→ **WORK REQUIRED**
Pick every line from the data below that contains the string "Transmit" and copy it.

### DATA LISTING

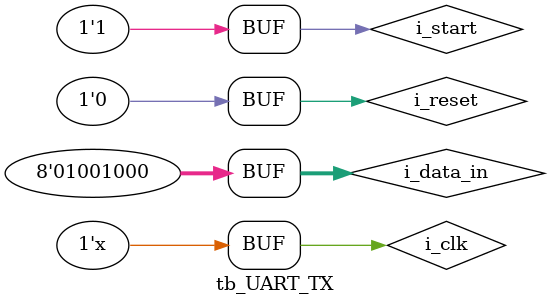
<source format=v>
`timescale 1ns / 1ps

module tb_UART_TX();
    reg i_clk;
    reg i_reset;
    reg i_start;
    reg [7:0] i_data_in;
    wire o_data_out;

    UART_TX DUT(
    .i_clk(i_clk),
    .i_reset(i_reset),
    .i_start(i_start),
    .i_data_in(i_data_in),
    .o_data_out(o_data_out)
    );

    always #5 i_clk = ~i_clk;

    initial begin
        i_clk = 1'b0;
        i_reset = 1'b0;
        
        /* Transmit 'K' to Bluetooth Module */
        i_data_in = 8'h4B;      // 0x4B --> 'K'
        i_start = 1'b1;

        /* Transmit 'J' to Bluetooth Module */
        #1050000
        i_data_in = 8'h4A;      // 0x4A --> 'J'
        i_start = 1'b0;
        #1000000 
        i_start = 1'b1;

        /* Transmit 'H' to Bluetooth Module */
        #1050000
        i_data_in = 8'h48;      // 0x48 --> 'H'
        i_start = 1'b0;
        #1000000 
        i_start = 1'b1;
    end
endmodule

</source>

######
### DATA LISTING

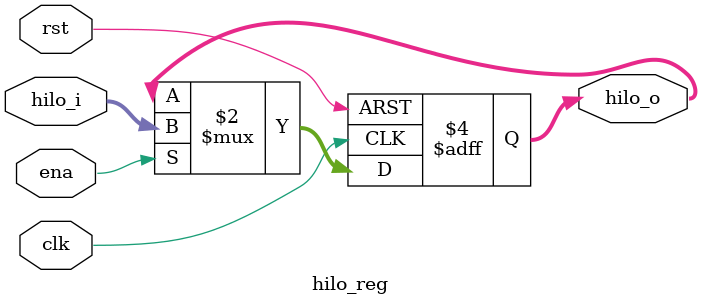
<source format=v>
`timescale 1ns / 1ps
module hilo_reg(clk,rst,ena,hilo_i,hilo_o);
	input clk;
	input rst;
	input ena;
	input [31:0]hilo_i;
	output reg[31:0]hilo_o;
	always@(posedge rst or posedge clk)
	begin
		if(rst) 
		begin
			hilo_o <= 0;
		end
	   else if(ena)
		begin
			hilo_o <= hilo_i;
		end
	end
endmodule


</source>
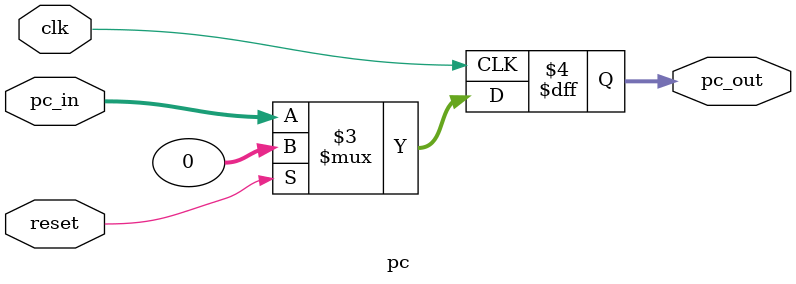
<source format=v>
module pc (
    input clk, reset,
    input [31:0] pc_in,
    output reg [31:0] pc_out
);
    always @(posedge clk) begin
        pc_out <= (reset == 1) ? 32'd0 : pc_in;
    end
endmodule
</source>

######

→ **SOLUTION FOR THIS EXERCISE**
        /* Transmit 'K' to Bluetooth Module */
        /* Transmit 'J' to Bluetooth Module */
        /* Transmit 'H' to Bluetooth Module */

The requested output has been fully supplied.